IMW 2019 | ICARIA-MM: Cytogenetic subgroup analysis

At the XVII International Myeloma Workshop (IMW), Boston, US, Simon J. Harrison, Peter MacCallum Cancer Center and Royal Melbourne Hospital, Melbourne, AU, presented a subgroup analysis from the ICARIA-MM trial (NCT02990338) of patients with high-risk cytogenetics.¹

The phase III ICARIA-MM trial compared isatuximab (Isa) + pomalidomide (P) + dexamethasone (d, Isa-Pd) to Pd alone in patients with relapsed/refractory multiple myeloma (RRMM). Patients (n= 307) were randomized (1:1) to Isa-Pd or Pd and received treatment until disease progression (PD) or unacceptable toxicity. The study had a primary endpoint of progression-free survival (PFS), with secondary endpoints of overall response rate (ORR) and overall survival (OS).²

The original report from the ICARIA-MM trial was presented by Prof. Paul Richardson at the American Society of Clinical Oncology (ASCO) meeting earlier this year. At ASCO Prof. Richardson and colleagues showed, at a median follow-up of 11.6 months, that Isa-Pd provided a statistically significant improvement in PFS (Isa-Pd vs Pd: 11.53 vs 6.47 months, hazard ratio [HR]: 0.596, 95% CI, 0.436–0.814). Median OS was not reached in either arm. ORR was higher in the Isa-Pd arm at 60.4% compared to 35.3% in the Pd arm. The main reason for discontinuation was PD or an adverse event (AE). Read the full results on the Multiple Myeloma Hub now.²

Subgroup analysis: patients with high-risk cytogenetics¹

At the IMW meeting, a subgroup analysis from ICARIA-MM was presented, comparing safety and efficacy of Isa-Pd to Pd in patients with high- and standard-risk cytogenetics.

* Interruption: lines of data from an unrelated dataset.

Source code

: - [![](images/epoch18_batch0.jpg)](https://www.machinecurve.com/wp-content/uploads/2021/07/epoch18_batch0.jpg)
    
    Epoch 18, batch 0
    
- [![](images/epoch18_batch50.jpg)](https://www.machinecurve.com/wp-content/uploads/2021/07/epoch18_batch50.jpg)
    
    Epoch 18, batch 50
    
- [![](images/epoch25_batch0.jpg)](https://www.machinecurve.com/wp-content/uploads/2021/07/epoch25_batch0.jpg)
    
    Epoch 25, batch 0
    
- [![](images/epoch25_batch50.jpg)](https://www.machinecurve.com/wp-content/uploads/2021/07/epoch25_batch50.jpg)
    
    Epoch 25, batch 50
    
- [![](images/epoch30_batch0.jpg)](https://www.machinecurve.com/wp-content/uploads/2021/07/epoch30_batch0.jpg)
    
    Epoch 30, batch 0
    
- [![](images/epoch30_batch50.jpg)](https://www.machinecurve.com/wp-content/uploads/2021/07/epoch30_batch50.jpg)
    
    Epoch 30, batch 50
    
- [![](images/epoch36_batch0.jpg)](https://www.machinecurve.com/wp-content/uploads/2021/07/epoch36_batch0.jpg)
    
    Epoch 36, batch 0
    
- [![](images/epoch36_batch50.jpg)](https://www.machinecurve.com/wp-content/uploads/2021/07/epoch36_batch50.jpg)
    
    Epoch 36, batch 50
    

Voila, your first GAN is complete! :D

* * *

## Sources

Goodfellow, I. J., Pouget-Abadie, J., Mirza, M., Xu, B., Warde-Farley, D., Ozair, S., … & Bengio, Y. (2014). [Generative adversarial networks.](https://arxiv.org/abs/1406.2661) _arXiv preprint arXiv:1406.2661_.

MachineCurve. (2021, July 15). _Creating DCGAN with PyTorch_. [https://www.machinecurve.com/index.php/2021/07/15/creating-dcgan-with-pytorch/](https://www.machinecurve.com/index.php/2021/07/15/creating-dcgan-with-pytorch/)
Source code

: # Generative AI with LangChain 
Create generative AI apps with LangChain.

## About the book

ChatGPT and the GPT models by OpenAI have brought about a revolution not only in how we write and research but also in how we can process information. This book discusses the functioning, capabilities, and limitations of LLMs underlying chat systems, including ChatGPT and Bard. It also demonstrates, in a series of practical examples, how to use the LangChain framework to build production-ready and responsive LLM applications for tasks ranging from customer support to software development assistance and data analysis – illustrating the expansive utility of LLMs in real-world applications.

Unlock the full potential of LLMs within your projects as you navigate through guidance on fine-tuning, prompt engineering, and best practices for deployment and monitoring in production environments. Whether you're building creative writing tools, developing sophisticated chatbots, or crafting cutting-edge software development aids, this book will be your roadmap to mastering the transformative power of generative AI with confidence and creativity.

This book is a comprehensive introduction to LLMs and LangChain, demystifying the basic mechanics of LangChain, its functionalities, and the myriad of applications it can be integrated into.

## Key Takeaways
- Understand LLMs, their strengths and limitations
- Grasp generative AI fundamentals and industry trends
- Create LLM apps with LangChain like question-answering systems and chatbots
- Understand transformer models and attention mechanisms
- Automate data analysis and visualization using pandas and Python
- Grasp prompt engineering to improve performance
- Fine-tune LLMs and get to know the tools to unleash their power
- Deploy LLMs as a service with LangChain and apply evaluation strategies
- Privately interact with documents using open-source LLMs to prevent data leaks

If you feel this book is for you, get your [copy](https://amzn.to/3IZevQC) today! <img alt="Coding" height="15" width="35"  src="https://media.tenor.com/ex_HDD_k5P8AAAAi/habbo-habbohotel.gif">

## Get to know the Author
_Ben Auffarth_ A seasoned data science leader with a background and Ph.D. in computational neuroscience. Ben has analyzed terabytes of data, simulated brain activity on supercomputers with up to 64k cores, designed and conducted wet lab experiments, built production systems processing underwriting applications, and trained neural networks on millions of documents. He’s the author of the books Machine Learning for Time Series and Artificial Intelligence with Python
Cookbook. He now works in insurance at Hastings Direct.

• High-risk cytogenetics pre-specified as ≥ one of the following:
  • del(17p) – 50% cut-off
  • t(4;14) – 30% cut-off
  • t(14;16) – 30% cut-off
• Baseline cytogenetic profiles of the intention-to-treat (ITT) population are shown in Table 1

Table 1. Cytogenetics in the ITT population at baseline¹

• Safety analysis by cytogenetic risk is shown in Table 2
  • High-risk patients experienced more grade III or higher treatment-emergent AE (TEAEs) though the addition of Isa to the Pd regimen did not increase events leading to discontinuation
  • Treatment-related mortality did not increase in either subgroup
    • Two treatment-related grade V TEAEs occurred; both in the Pd arm, one in a patient with high-risk cytogenetics, and one in a patient with standard risk cytogenetics
  • Median duration of treatment exposure:
    • High-risk (Isa-Pd vs Pd): 32 vs 18 weeks
    • Standard-risk (Isa-Pd vs Pd): 42 vs 31.1 weeks
• Isa-Pd had a manageable safety profile in both standard- and high-risk patients

Table 2. Safety by cytogenetic subgroup

• Efficacy results by cytogenetics are displayed in Table 3
  • Odds ratio for Isa-Pd vs Pd (95% CI):
    • ORR, high-risk: 5 (1.33–19.79)
    • ORR, standard-risk: 2.54 (1.33–4.86)
    • ≥ Very good partial response (VGPR), high-risk: 14.41 (1.57–667.48)
    • ≥ VGPR, standard-risk: 4.78 (1.9–13.57)
  • The ORR and PFS (Table 4) benefit of Isa-Pd versus Pd was maintained in patients with high-risk cytogenetics
    • Benefit in ORR and PFS was also maintained regardless of the high-risk cytogenetic cut-off used

Table 3. Response rates by cytogenetics

Table 4. PFS by cytogenetics

Conclusion

Isa-Pd provided an ORR and PFS benefit over Pd, which was maintained in patients with high-risk cytogenetics, independent of the cytogenetic cut-off definition. Additionally, the safety profile was manageable in this patient population.

Isa-Pd could provide a new treatment option for patients with RRMM with high-risk cytogenetics who typically have few options available.